Staffed by new homeless prevention officers, six county “hubs” will be launched as a first port of call for anyone aged between 16 and 25 facing life on the streets.

The hubs, including one in Harrogate, are expected to be up and running by the end of October.

The county council’s social inclusion officer for children and young people’s services, David Walker, said: “There’s a growing problem of homelessness nationally and North Yorkshire is not immune to that. If we hadn’t changed our approach we wouldn’t have been able to cope with the expected rise.

“There are all kinds of pressures on families. Some teenagers are homeless because their parents are struggling to pay bills. They might have been in a family house and suddenly need to find accommodation.”

The hubs will form part of a “pathway” of support, which starts with work in schools and the community, educating young people on homelessness and encouraging them to stay in the family home.

This moves on to targeted preventative services, identifying and working with young people who have reached crisis point.

The next step is short-term overnight emergency accommodation and then longer-term rehousing for priority cases and for young people where there is a legal of duty of care.

Mr Walker added: “In the past there was a postcode lottery in North Yorkshire and it depended on where you lived as to whether you got support.

“Now the county council has joined forces with seven district councils, along with housing associations and accommodation providers, and formed a partnership to provide good quality accommodation and related services for the whole county.

“This is the first time we have done this in North Yorkshire as we have always operated through our own service and our own premises.”

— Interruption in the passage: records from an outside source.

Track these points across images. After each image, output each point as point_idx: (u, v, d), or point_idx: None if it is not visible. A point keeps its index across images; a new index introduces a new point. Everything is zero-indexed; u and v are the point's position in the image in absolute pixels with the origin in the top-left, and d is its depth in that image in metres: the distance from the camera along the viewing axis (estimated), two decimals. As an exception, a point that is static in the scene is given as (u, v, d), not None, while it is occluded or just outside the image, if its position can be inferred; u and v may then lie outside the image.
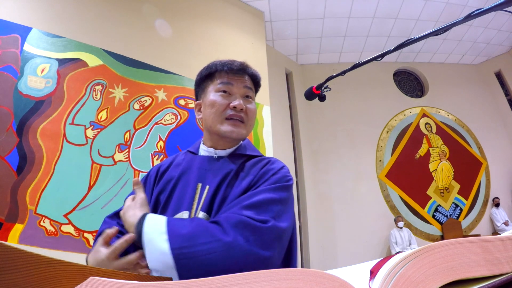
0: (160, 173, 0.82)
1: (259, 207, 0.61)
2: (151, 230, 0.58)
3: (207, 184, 0.74)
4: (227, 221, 0.56)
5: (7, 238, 1.98)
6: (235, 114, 0.77)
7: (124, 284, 0.25)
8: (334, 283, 0.25)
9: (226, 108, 0.77)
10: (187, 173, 0.78)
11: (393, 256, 0.28)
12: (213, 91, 0.80)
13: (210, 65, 0.83)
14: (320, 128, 5.42)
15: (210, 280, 0.25)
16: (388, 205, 5.13)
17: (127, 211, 0.68)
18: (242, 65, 0.81)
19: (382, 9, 4.72)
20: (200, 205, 0.71)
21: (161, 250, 0.54)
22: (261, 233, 0.56)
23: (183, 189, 0.75)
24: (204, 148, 0.83)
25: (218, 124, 0.77)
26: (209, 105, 0.79)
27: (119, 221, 0.77)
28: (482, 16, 0.53)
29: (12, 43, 2.35)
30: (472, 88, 6.31)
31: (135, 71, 2.91)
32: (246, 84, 0.81)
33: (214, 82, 0.81)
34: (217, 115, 0.77)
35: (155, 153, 2.77)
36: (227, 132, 0.76)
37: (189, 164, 0.80)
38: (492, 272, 0.29)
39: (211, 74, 0.82)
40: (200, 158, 0.81)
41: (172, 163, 0.84)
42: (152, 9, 3.26)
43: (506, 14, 4.64)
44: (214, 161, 0.79)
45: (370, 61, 0.83)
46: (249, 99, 0.81)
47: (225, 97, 0.78)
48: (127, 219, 0.66)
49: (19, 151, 2.15)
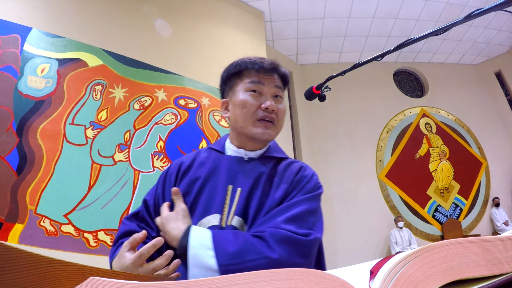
0: (182, 172, 0.79)
1: (299, 219, 0.63)
2: (197, 244, 0.58)
3: (238, 186, 0.72)
4: (272, 237, 0.58)
5: (7, 238, 1.98)
6: (267, 116, 0.74)
7: (124, 284, 0.25)
8: (334, 283, 0.25)
9: (257, 109, 0.75)
10: (215, 174, 0.75)
11: (393, 256, 0.28)
12: (243, 90, 0.76)
13: (239, 62, 0.80)
14: (320, 128, 5.42)
15: (210, 280, 0.25)
16: (388, 205, 5.13)
17: (168, 222, 0.65)
18: (273, 63, 0.79)
19: (382, 9, 4.72)
20: (232, 209, 0.69)
21: (208, 266, 0.55)
22: (303, 247, 0.59)
23: (212, 190, 0.72)
24: (232, 147, 0.80)
25: (250, 126, 0.75)
26: (239, 104, 0.76)
27: (139, 223, 0.76)
28: (482, 16, 0.53)
29: (12, 43, 2.35)
30: (472, 88, 6.31)
31: (135, 71, 2.91)
32: (277, 84, 0.78)
33: (243, 80, 0.78)
34: (248, 116, 0.74)
35: (155, 153, 2.77)
36: (258, 134, 0.74)
37: (216, 163, 0.77)
38: (492, 272, 0.29)
39: (240, 72, 0.79)
40: (228, 158, 0.78)
41: (194, 160, 0.81)
42: (152, 9, 3.26)
43: (506, 14, 4.64)
44: (244, 163, 0.77)
45: (370, 61, 0.83)
46: (279, 98, 0.78)
47: (256, 97, 0.75)
48: (169, 231, 0.64)
49: (19, 151, 2.15)
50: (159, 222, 0.68)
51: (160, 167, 2.74)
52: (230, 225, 0.68)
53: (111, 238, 2.32)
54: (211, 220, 0.68)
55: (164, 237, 0.66)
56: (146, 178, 2.63)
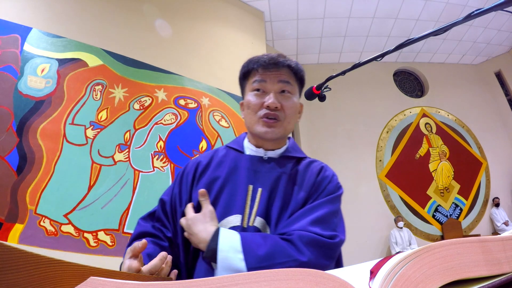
0: (200, 171, 0.77)
1: (323, 221, 0.64)
2: (226, 247, 0.58)
3: (259, 186, 0.71)
4: (300, 240, 0.59)
5: (7, 238, 1.98)
6: (268, 113, 0.73)
7: (124, 284, 0.25)
8: (334, 283, 0.25)
9: (260, 107, 0.74)
10: (235, 173, 0.74)
11: (393, 256, 0.28)
12: (249, 91, 0.77)
13: (245, 63, 0.79)
14: (320, 128, 5.42)
15: (210, 280, 0.25)
16: (388, 205, 5.13)
17: (195, 224, 0.65)
18: (273, 58, 0.75)
19: (382, 9, 4.72)
20: (254, 209, 0.68)
21: (237, 269, 0.55)
22: (330, 249, 0.61)
23: (233, 190, 0.71)
24: (250, 147, 0.79)
25: (255, 125, 0.75)
26: (246, 105, 0.77)
27: (154, 224, 0.75)
28: (482, 16, 0.53)
29: (12, 43, 2.35)
30: (472, 88, 6.31)
31: (135, 71, 2.91)
32: (281, 78, 0.74)
33: (249, 81, 0.78)
34: (252, 116, 0.75)
35: (155, 153, 2.77)
36: (261, 133, 0.73)
37: (236, 163, 0.76)
38: (492, 272, 0.29)
39: (247, 73, 0.79)
40: (247, 157, 0.77)
41: (212, 159, 0.80)
42: (152, 9, 3.26)
43: (506, 14, 4.64)
44: (263, 162, 0.76)
45: (370, 61, 0.83)
46: (286, 94, 0.75)
47: (259, 95, 0.74)
48: (197, 233, 0.63)
49: (19, 151, 2.15)
50: (185, 223, 0.67)
51: (160, 167, 2.74)
52: (252, 226, 0.67)
53: (111, 238, 2.32)
54: (232, 221, 0.68)
55: (190, 238, 0.65)
56: (146, 178, 2.63)
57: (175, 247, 0.72)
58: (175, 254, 0.72)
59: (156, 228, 0.74)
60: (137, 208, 2.49)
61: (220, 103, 3.36)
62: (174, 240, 0.73)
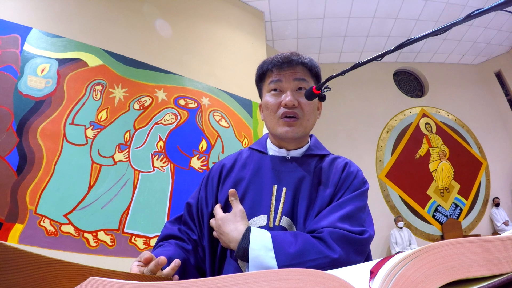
0: (225, 174, 0.78)
1: (352, 218, 0.64)
2: (257, 246, 0.58)
3: (283, 186, 0.71)
4: (330, 237, 0.59)
5: (7, 238, 1.98)
6: (287, 112, 0.73)
7: (124, 284, 0.25)
8: (334, 283, 0.25)
9: (278, 107, 0.74)
10: (259, 174, 0.75)
11: (393, 256, 0.28)
12: (266, 92, 0.77)
13: (260, 65, 0.80)
14: (320, 128, 5.41)
15: (210, 280, 0.25)
16: (388, 205, 5.13)
17: (225, 224, 0.65)
18: (286, 57, 0.75)
19: (382, 9, 4.72)
20: (279, 209, 0.69)
21: (268, 267, 0.56)
22: (360, 245, 0.61)
23: (258, 191, 0.72)
24: (273, 147, 0.80)
25: (276, 126, 0.75)
26: (264, 107, 0.77)
27: (180, 227, 0.76)
28: (482, 16, 0.53)
29: (12, 43, 2.35)
30: (472, 88, 6.31)
31: (135, 71, 2.91)
32: (297, 76, 0.75)
33: (265, 82, 0.79)
34: (272, 117, 0.75)
35: (155, 153, 2.77)
36: (282, 133, 0.74)
37: (259, 164, 0.77)
38: (492, 272, 0.29)
39: (263, 74, 0.79)
40: (271, 158, 0.78)
41: (236, 162, 0.81)
42: (152, 9, 3.26)
43: (506, 14, 4.64)
44: (287, 162, 0.76)
45: (370, 61, 0.83)
46: (303, 91, 0.75)
47: (277, 95, 0.75)
48: (228, 232, 0.63)
49: (19, 151, 2.15)
50: (215, 223, 0.67)
51: (160, 167, 2.74)
52: (279, 226, 0.67)
53: (111, 238, 2.32)
54: (259, 221, 0.68)
55: (220, 238, 0.65)
56: (146, 178, 2.63)
57: (201, 249, 0.73)
58: (201, 257, 0.73)
59: (182, 231, 0.75)
60: (137, 208, 2.49)
61: (220, 103, 3.36)
62: (200, 242, 0.74)
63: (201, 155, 3.02)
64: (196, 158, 2.98)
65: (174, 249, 0.69)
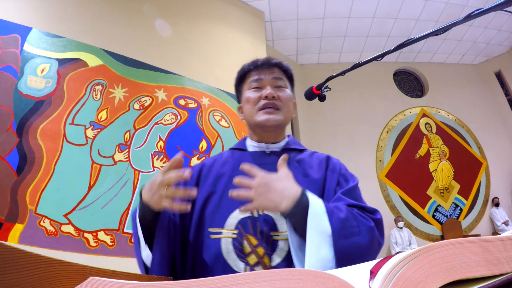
0: (206, 172, 0.80)
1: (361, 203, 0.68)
2: (316, 206, 0.60)
3: None
4: (361, 211, 0.65)
5: (7, 238, 1.98)
6: (268, 103, 0.79)
7: (124, 284, 0.25)
8: (334, 283, 0.25)
9: (259, 100, 0.80)
10: (239, 169, 0.74)
11: (393, 256, 0.28)
12: (247, 90, 0.84)
13: (241, 68, 0.88)
14: (320, 128, 5.42)
15: (210, 280, 0.25)
16: (388, 205, 5.13)
17: (279, 180, 0.62)
18: (266, 59, 0.85)
19: (382, 9, 4.72)
20: None
21: (323, 229, 0.58)
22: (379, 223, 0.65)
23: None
24: (253, 143, 0.84)
25: (255, 116, 0.80)
26: (245, 102, 0.83)
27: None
28: (482, 16, 0.53)
29: (12, 43, 2.35)
30: (472, 88, 6.31)
31: (135, 71, 2.91)
32: (275, 75, 0.83)
33: (246, 82, 0.85)
34: (252, 109, 0.81)
35: (155, 153, 2.77)
36: (263, 120, 0.78)
37: (240, 160, 0.79)
38: (492, 272, 0.29)
39: (243, 75, 0.87)
40: (250, 153, 0.82)
41: (216, 161, 0.84)
42: (152, 9, 3.26)
43: (506, 14, 4.64)
44: (267, 156, 0.80)
45: (370, 61, 0.83)
46: (281, 88, 0.83)
47: (257, 91, 0.82)
48: (282, 190, 0.60)
49: (19, 151, 2.15)
50: (258, 181, 0.62)
51: (160, 167, 2.74)
52: (264, 214, 0.69)
53: (111, 238, 2.32)
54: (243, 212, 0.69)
55: (262, 197, 0.60)
56: (146, 178, 2.63)
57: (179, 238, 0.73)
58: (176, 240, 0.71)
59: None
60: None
61: (220, 103, 3.36)
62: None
63: (201, 155, 3.02)
64: (196, 158, 2.98)
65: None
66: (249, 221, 0.69)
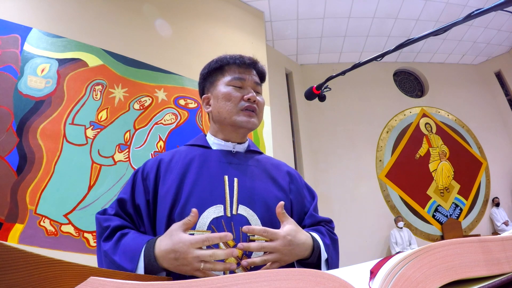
0: (165, 168, 0.76)
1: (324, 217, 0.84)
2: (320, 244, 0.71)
3: (235, 176, 0.74)
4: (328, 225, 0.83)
5: (7, 238, 1.98)
6: (250, 106, 0.79)
7: (124, 284, 0.25)
8: (334, 283, 0.25)
9: (240, 100, 0.79)
10: (206, 167, 0.75)
11: (393, 256, 0.28)
12: (224, 84, 0.81)
13: (220, 58, 0.85)
14: (320, 128, 5.42)
15: (211, 280, 0.25)
16: (388, 205, 5.13)
17: (299, 233, 0.65)
18: (251, 59, 0.85)
19: (382, 9, 4.72)
20: (235, 198, 0.70)
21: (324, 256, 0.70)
22: None
23: (208, 182, 0.72)
24: (218, 141, 0.83)
25: (234, 116, 0.78)
26: (222, 97, 0.80)
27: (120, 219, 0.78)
28: (482, 16, 0.53)
29: (12, 43, 2.35)
30: (472, 88, 6.31)
31: (135, 71, 2.91)
32: (255, 80, 0.84)
33: (224, 75, 0.82)
34: (231, 108, 0.79)
35: (155, 153, 2.77)
36: (243, 122, 0.78)
37: (205, 157, 0.78)
38: (492, 272, 0.29)
39: (222, 67, 0.84)
40: (216, 151, 0.81)
41: (174, 156, 0.79)
42: (152, 9, 3.26)
43: (506, 14, 4.64)
44: (232, 155, 0.80)
45: (370, 61, 0.83)
46: (259, 94, 0.84)
47: (238, 90, 0.80)
48: (303, 242, 0.65)
49: (19, 151, 2.15)
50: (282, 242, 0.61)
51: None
52: (237, 214, 0.68)
53: (111, 238, 2.32)
54: (215, 211, 0.68)
55: (289, 252, 0.62)
56: (146, 178, 2.63)
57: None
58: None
59: (127, 221, 0.73)
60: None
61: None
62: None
63: (201, 155, 3.02)
64: (196, 158, 2.98)
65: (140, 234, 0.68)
66: (223, 221, 0.67)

The authority said the £1m scheme for the county will save money as resources are pooled and extra levels of management are removed. It said the scheme could provide a model for the way other services could be run.

County Coun Carl Les said: “The Government is urging the use of community budgets and in this instance we have just got on with it, pooling our resources to offer best practice and support for some of the most vulnerable young people in our society.

“The contribution from the district councils and our other partners has been crucial to enabling this to happen.

“We believe this framework and the introduction of prevention hubs will help to reduce repeat homelessness as well as homelessness among young people altogether.

“In effect this is a mediation service for young people in danger of ending up on the streets.”